B: Non ho fatto una lunga gavetta, dopo l’Università ho fatto varie esperienze sui set fra Bologna e Roma, ma quasi subito ho capito che volevo fare le ‘mie’ cose, raccontare le storie che erano importanti per me. Così ho deciso di partire con la mia telecamera per girare il mio primo film “Emergency Exit” che racconta le storie dei giovani Italiani all’estero, per dare voce alla nostra generazione. Sono andata a incontrarli e ascoltarli, in un viaggio a tappe fra Europa e Stati Uniti, partendo proprio dalla Puglia verso Londra, Parigi, New York, Bergen, Vienna e Tenerife. Dopo numerosi premi in Festival internazionali – nonostante fosse un film indipendente e a basso budget, completato grazie a una produttrice americana – Emergency Exit è stato uno dei pochi documentari italiani a essere distribuiti su Netflix al suo arrivo in Italia, ed oggi è visibile su Google Play.

R: Quali sono i grandi registi a cui ti ispiri?

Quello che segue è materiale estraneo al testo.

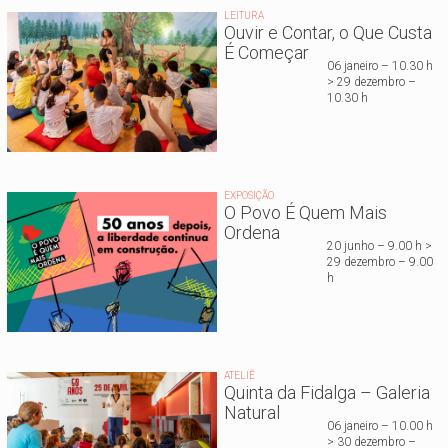
LEITURA
Ouvir e Contar, o Que Custa
É Começar
06 janeiro – 10.30 h
> 29 dezembro –
10.30 h
EXPOSIÇÃO
O Povo É Quem Mais
Ordena
20 junho – 9.00 h >
29 dezembro – 9.00
h
ATELIÊ
Quinta da Fidalga – Galeria
Natural
06 janeiro – 10.00 h
> 30 dezembro –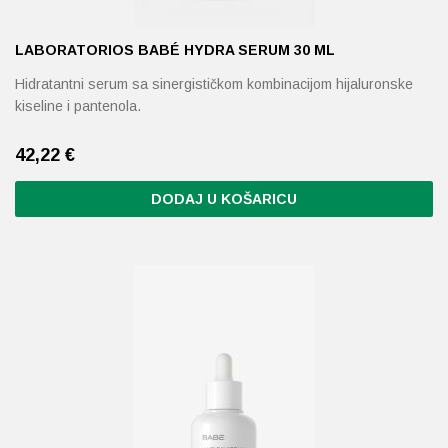
LABORATORIOS BABÉ HYDRA SERUM 30 ML
Hidratantni serum sa sinergističkom kombinacijom hijaluronske
kiseline i pantenola.
42,22
€
DODAJ U KOŠARICU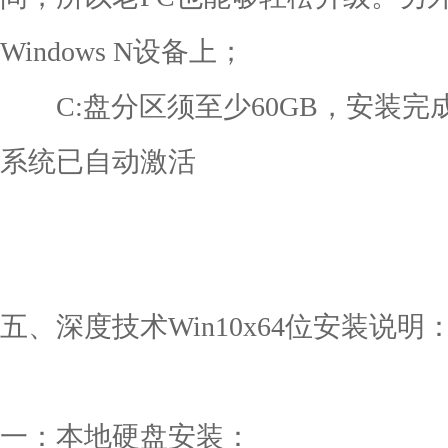
Windows N设备上；
C:盘分区须至少60GB，安装完成
系统已自动激活
五、深度技术Win10x64位安装说明
一：本地硬盘安装：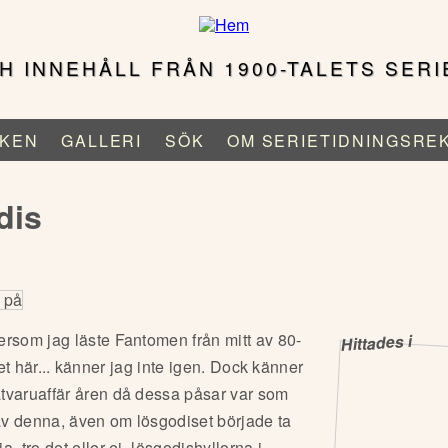
H INNEHÅLL FRÅN 1900-TALETS SERI
KEN
GALLERI
SÖK
OM SERIETIDNINGSRE
dis
ersom jag läste Fantomen från mitt av 80-
Hittades i
 det här... känner jag inte igen. Dock känner
tvaruaffär åren då dessa påsar var som
av denna, även om lösgodiset började ta
 tro det eller ej, lösgodishyllorna i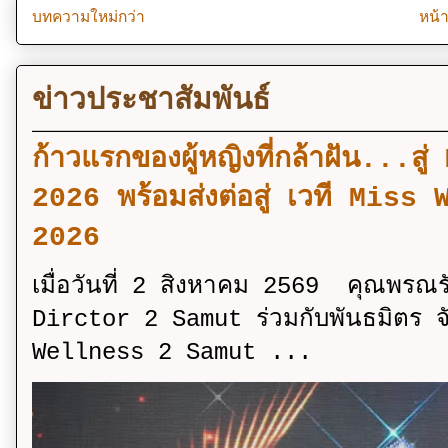
บทความใหม่กว่า
หน้
ข่าวประชาสัมพันธ์
ก้าวแรกของผู้หญิงที่กล้าฝัน..
2026 พร้อมส่งต่อสู่ เวที Mi
2026
เมื่อวันที่ 2 สิงหาคม 2569 คุณพรณ
Dirctor 2 Samut ร่วมกับพันธมิตร จ
Wellness 2 Samut ...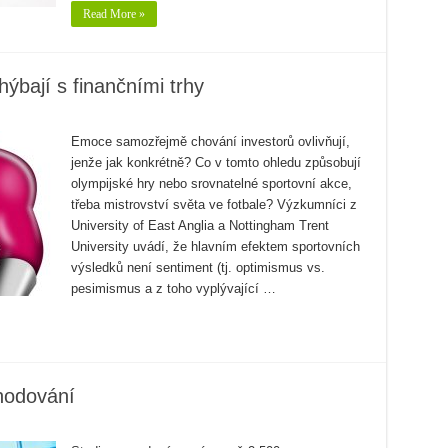
Read More »
hýbají s finančními trhy
Emoce samozřejmě chování investorů ovlivňují,
jenže jak konkrétně? Co v tomto ohledu způsobují
olympijské hry nebo srovnatelné sportovní akce,
třeba mistrovství světa ve fotbale? Výzkumníci z
University of East Anglia a Nottingham Trent
University uvádí, že hlavním efektem sportovních
výsledků není sentiment (tj. optimismus vs.
pesimismus a z toho vyplývající …
zhodování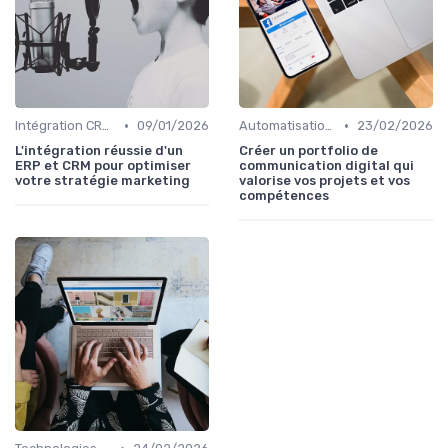
•
•
Intégration CRM et Marketing
09/01/2026
Automatisation du Marketing
23/02/2026
L'intégration réussie d'un
Créer un portfolio de
ERP et CRM pour optimiser
communication digital qui
votre stratégie marketing
valorise vos projets et vos
compétences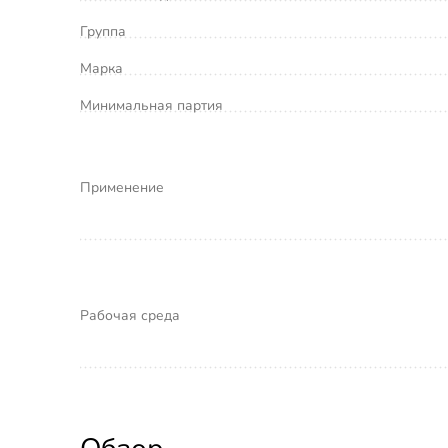
Группа
Марка
Минимальная партия
Применение
Рабочая среда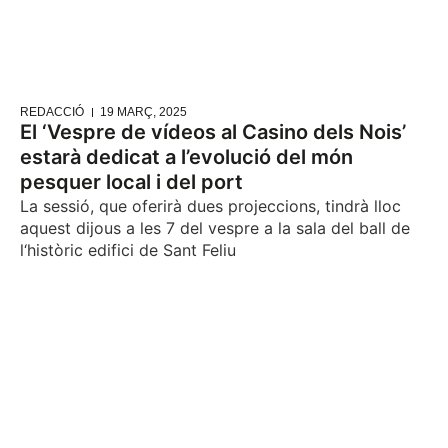
REDACCIÓ
19 MARÇ, 2025
El ‘Vespre de vídeos al Casino dels Nois’
estarà dedicat a l’evolució del món
pesquer local i del port
La sessió, que oferirà dues projeccions, tindrà lloc
aquest dijous a les 7 del vespre a la sala del ball de
l‘històric edifici de Sant Feliu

B: Sicuramente Gianfranco Rosi, grande documentarista italiano, è stato uno dei miei primi ispiratori, con i suoi film, soprattutto i primi, che hanno cambiato il modo di percepire il documentario, consacrandolo definitivamente come “Cinema”. Dal punto di vista del linguaggio e dell’approccio, i miei preferiti poi sono Scorsese, Loach, Moretti, Bertolucci, Sokurov.

Il calore del pubblico e il positivo riscontro dopo ogni film spingono Brunella a ripartire con più slancio di prima. Ora è di nuovo al lavoro, e noi le auguriamo di poter ottenere ancora premi e riconoscimenti per la sua tenacia e la sua bravura.